The two judgments cited above, have to a large extent finally addressed the debate and uncertainty surrounding the validity of the common law fee agreements and constitutionality of the Act, and for how long it remains to be seen. An IOL online publication dated 14 February 2013 clearly demonstrates that the two decisions have far reaching consequences for the law profession especially for the legal practitioners who specialise in personal injury matters. In the publication, one unnamed practitioner is quoted as saying the De La Guerre judgment could open floodgates for other people who felt they had been overreached by lawyers and that currently he had four cases that he intended to take to court pursuant to the judgment.
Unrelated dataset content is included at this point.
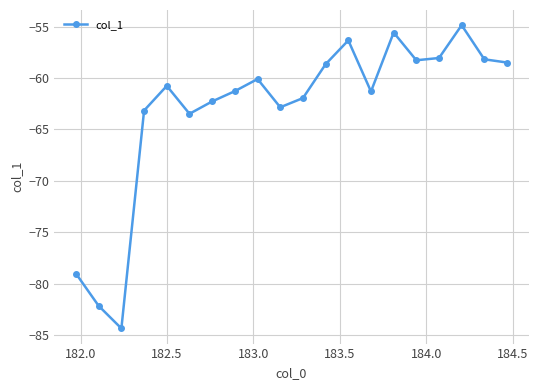

What is the value of the 3rd point from the left?

-84.4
Not surprisingly Mr Bobroff expressed his intention to take the matters to the Constitutional Court for final determination. Regrettably these appeals to the highest court will result to unintended consequences. Having regard to the past media attention in respect of the cases, potential coverage of these appeals may result in more people being alive to the fact that they might have potential damages claims against their erstwhile attorneys for overreaching. Obviously this is neither Mr Bobroff and SAAPIL objective nor intended outcome in appealing these judgments.